**TEXT UNDER STUDY:**
↓

# Fitting 9" wide on my 84 Q?



## sambocs (Dec 13, 2010)

Is the only way to know to buy them and try them? Does anyone know if 8-9 wide will fit on my 84 fwd quantum? 14x9 not sure the offset saw them on Craigslist the guy doesn't know. He send pictures of the measurements from the inside lip to where it would meet the rotor/drum. The 9s were around 5" and the 8s around 3" thanks guys. :thumbup:


----------



## skopek (Jun 16, 2007)

So you wrote us "backspacing"? 

















9J 5" 
8J 3" 

so ofset: 

9J positive 0,5" (12mm) 
8J negative - 1" (-25mm) 

ET: 
9J +12 
8J -25 

Assuming a correct calculation. I hope  
You can compare: 
9J et 15 
on front my friend have: 
http://imageshack.us/photo/my-images/195/1006403i.jpg/ 
http://imageshack.us/photo/my-images/20/1006396e.jpg/ 


here i have 8.5 et +33 
http://imageshack.us/photo/my-images/19/image1339.jpg/ 
http://imageshack.us/photo/my-images/15/image1330.jpg/ 

but to the fender edge is something like 3-4cm. 



So 8J with negative 25mm is crazy wide for Quantum


----------



## sambocs (Dec 13, 2010)

wow. thank you haha didnt think i would get any answer that deep this helps alot! 
no i just have to read it 6 times to understand it and hopfully they will fit 







skopek said:


> So you wrote us "backspacing"?
> 
> 
> 
> ...


----------



## sambocs (Dec 13, 2010)

so if i can understand this the red one is 9j with et15? so 9j et15 would be similar to that fit ment and?


----------



## sambocs (Dec 13, 2010)

now that i am looking at the pictures again it may be front spaceing 
if thats what you would call it


----------



## skopek (Jun 16, 2007)

I hope my english isn't bad  

but for me your wheels aren't fit ! 

8J will be 4 cm more outside than these!!! So thats SICK! 
http://imageshack.us/photo/my-images/195/1006403i.jpg/ 
http://imageshack.us/photo/my-images/20/1006396e.jpg/ 

But 9J will be only 3milimeters out than these 
http://imageshack.us/photo/my-images/195/1006403i.jpg/ 
http://imageshack.us/photo/my-images/20/1006396e.jpg/ 


True: the red one is 9j with et15


----------



## sambocs (Dec 13, 2010)

im not worried if theyre flush or poke out just want to make sure that they dont hit the strut or anything and not hit anything to hard when it turns the front wheels


----------



## skopek (Jun 16, 2007)

Depends on the size of the tire. Do you know what size you gonna use?


----------



## sambocs (Dec 13, 2010)

195/65/14


----------



## nbvwfan (Aug 15, 2007)

195/65-14 will fit provided the ET is at or near the factory which, IIRC, is ET35
I am running 195/60-14's on my GTI, only issue is upper fender clearance, but at stock ET Teardrops I have no issues.
a 65 is only slightly taller ~6mm OD so you should fit fine.


----------

↑

**EXERCISE DATA:**
↓

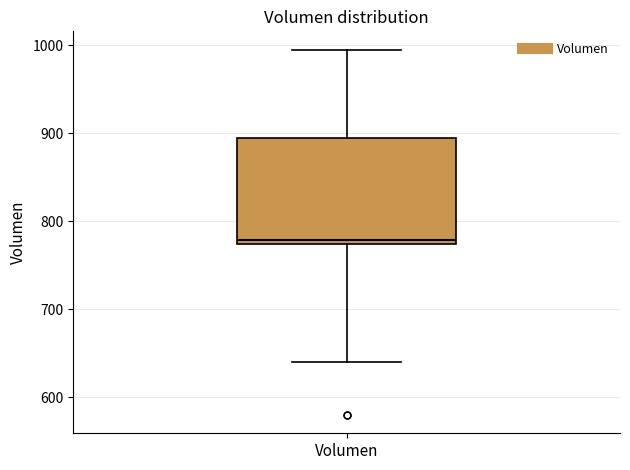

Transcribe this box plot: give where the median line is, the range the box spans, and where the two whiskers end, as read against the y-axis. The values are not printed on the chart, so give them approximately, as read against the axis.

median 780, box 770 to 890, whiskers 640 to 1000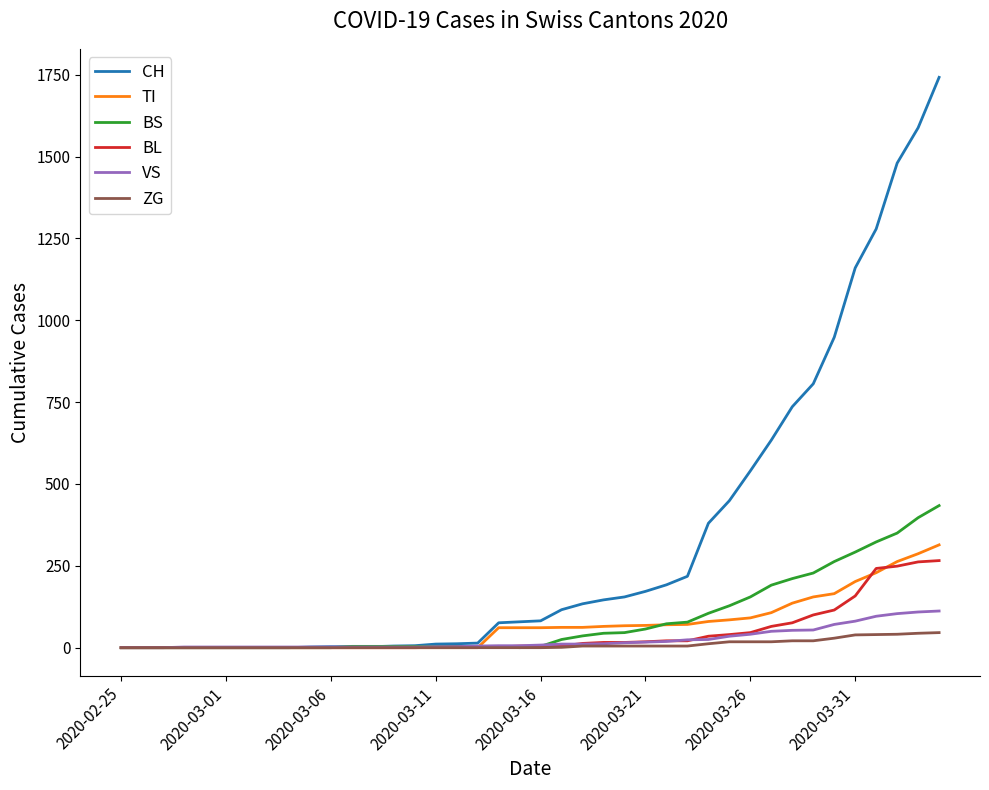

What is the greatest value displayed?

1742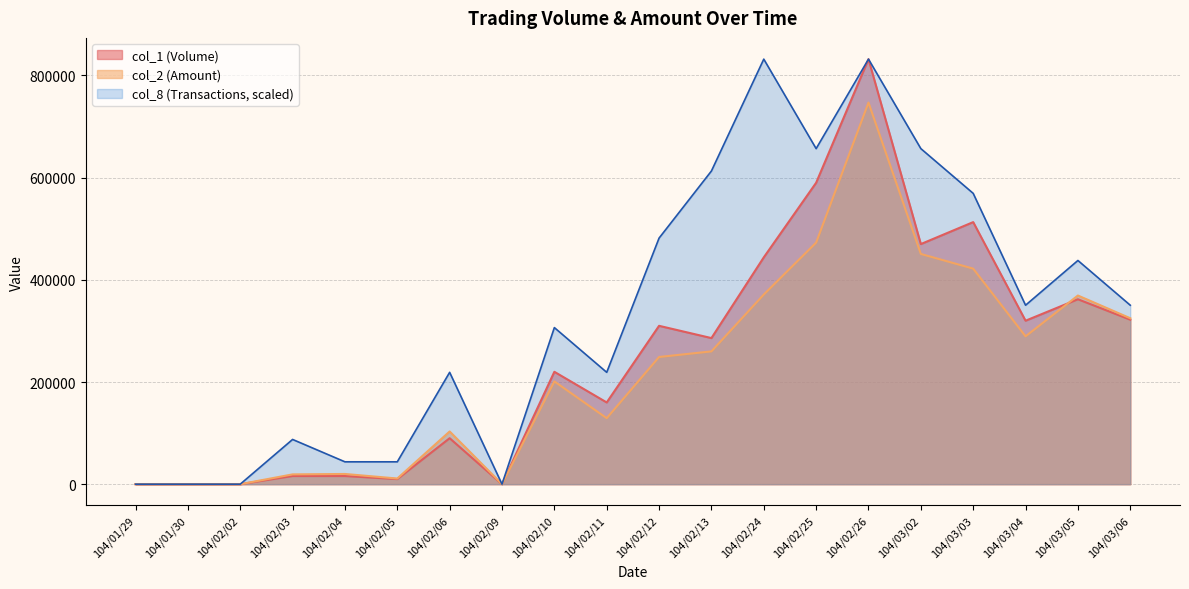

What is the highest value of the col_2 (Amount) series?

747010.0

↑
↓

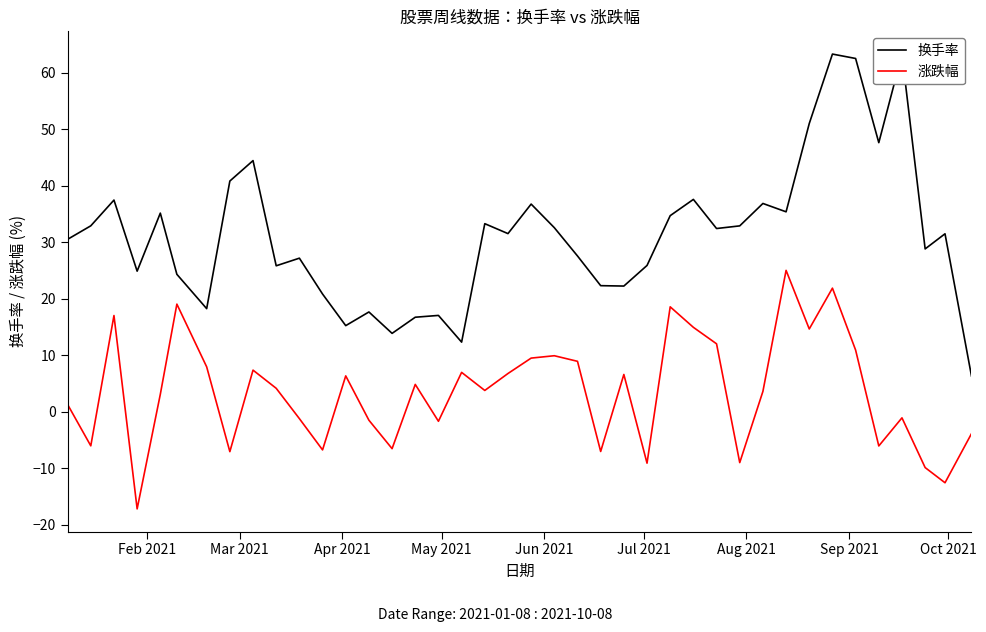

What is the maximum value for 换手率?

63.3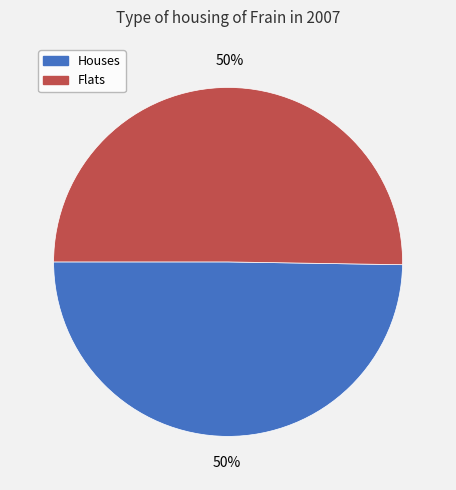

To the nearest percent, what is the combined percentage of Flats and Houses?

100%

↑

**EXERCISE INSTRUCTIONS:**
a) In the wheel-fitment thread, what tire size does sambocs say he will use?
b) Transcribe the part of the wheel-fitment thread that opens with the words containing "195/65-14 will fit" and closes with "have no issues.".

**TASK RESULTS:**
a) 195/65/14

b)
195/65-14 will fit provided the ET is at or near the factory which, IIRC, is ET35
I am running 195/60-14's on my GTI, only issue is upper fender clearance, but at stock ET Teardrops I have no issues.